Recipe by Cassy Vires, Photography by Jennifer Silverberg
Savory Parmesan French Toast with Bayonne Ham and Eggs
French toast isn’t always sweet. This savory variation combines the classic flavors of parmesan and ham for a delicious meal served any time of day.
- 5 tablespoons olive oil divided
- 2 tablespoons unsalted butter
- 1 cup whole milk
- 3 large eggs
- ½ cup grated Parmesan plus extra as garnish
- Kosher salt to taste
- Freshly ground black pepper to taste
- 6 1 ” thick slices sourdough bread
- 3 cups baby arugula
- 3 ounces sliced Bayonne ham torn into bite size pieces
- In a large skillet over low heat, combine 2 tablespoons olive oil and butter; cook until melted.
- Meanwhile, whisk together milk, eggs, and Parmesan and season with salt and pepper. Dip the bread slices in the egg mixture.
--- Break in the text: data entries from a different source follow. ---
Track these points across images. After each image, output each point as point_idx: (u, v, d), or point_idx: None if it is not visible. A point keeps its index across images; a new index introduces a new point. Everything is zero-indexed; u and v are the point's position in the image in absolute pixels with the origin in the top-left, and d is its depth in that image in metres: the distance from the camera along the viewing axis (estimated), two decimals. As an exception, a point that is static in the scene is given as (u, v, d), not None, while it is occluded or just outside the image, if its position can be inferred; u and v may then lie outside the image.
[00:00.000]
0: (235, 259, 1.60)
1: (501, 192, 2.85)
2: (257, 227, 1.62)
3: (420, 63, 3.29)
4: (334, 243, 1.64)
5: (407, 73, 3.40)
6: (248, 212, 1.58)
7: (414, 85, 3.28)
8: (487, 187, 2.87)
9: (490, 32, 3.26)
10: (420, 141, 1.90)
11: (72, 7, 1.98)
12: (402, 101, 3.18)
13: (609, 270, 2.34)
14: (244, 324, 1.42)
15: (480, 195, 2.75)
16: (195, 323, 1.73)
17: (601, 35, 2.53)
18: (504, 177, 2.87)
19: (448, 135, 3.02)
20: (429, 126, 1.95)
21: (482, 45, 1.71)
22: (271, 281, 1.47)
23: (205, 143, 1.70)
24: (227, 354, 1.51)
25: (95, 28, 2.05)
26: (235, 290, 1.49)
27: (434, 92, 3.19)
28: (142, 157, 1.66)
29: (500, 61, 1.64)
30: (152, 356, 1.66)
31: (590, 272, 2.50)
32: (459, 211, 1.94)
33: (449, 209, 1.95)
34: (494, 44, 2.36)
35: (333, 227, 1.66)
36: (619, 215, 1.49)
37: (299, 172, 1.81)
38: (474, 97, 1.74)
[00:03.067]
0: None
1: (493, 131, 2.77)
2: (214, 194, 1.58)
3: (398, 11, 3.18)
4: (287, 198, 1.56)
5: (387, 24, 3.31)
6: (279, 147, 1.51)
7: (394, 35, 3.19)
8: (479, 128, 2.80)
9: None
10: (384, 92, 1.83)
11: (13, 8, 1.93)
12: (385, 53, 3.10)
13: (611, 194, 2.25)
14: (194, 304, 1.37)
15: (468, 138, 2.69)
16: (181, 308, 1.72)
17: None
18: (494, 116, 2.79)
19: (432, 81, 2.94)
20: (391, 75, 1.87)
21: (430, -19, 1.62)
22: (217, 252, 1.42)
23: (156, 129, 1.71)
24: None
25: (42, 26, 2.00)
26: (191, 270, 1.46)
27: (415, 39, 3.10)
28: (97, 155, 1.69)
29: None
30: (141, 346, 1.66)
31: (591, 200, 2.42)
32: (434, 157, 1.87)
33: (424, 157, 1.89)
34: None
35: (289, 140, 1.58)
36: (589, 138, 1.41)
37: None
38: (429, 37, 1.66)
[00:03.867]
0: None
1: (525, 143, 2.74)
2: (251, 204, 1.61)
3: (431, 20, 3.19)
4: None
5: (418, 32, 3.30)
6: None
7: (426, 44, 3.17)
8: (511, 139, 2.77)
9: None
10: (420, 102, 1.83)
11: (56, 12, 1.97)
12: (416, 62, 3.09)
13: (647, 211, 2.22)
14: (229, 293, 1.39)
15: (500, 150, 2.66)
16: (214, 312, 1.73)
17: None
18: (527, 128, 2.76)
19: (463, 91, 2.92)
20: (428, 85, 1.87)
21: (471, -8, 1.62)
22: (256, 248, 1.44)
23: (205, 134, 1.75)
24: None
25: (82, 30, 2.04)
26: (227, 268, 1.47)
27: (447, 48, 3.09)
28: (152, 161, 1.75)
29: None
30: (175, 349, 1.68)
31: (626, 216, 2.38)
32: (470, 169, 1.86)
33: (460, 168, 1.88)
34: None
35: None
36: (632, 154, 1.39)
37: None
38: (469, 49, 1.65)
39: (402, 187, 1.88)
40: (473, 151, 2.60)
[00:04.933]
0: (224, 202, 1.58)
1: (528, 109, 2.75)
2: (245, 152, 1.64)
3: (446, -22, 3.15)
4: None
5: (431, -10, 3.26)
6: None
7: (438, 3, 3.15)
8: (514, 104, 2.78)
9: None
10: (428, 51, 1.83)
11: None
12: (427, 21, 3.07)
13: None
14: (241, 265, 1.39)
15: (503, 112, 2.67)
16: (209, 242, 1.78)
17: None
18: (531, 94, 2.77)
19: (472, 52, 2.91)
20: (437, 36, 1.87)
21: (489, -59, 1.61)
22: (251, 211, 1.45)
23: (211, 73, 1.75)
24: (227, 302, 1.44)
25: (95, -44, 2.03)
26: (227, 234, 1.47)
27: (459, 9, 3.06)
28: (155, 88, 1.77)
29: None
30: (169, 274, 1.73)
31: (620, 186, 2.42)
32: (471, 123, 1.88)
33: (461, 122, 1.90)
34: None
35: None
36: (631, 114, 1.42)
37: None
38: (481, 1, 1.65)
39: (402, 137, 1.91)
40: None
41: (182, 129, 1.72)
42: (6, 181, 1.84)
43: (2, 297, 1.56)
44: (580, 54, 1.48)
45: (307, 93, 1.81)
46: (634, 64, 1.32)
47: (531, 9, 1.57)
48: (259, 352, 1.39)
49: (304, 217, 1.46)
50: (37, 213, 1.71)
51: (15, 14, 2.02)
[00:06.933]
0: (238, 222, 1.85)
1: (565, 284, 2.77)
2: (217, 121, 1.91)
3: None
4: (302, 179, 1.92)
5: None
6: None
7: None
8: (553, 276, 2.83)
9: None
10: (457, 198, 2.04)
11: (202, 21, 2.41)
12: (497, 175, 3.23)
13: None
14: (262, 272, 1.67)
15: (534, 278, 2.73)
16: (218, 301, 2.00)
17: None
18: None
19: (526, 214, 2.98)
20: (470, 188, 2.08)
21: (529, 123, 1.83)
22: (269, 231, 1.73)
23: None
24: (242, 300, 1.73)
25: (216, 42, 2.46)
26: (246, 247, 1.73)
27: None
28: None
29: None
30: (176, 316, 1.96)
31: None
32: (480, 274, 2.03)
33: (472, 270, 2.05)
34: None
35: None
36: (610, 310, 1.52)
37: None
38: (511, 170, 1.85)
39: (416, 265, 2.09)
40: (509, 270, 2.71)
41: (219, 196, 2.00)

Don’t let the slices soak too long.
- Increase skillet heat to medium-high and add the bread slices and cook until browned on both sides. Remove from pan and keep warm.
- Meanwhile, toss the arugula, remaining olive oil, and ham together and season with salt and pepper. When the bread is toasted, place on a plate and top with the salad. Garnish with Parmesan cheese, and, for extra pizzazz, top with a sunny-side up egg.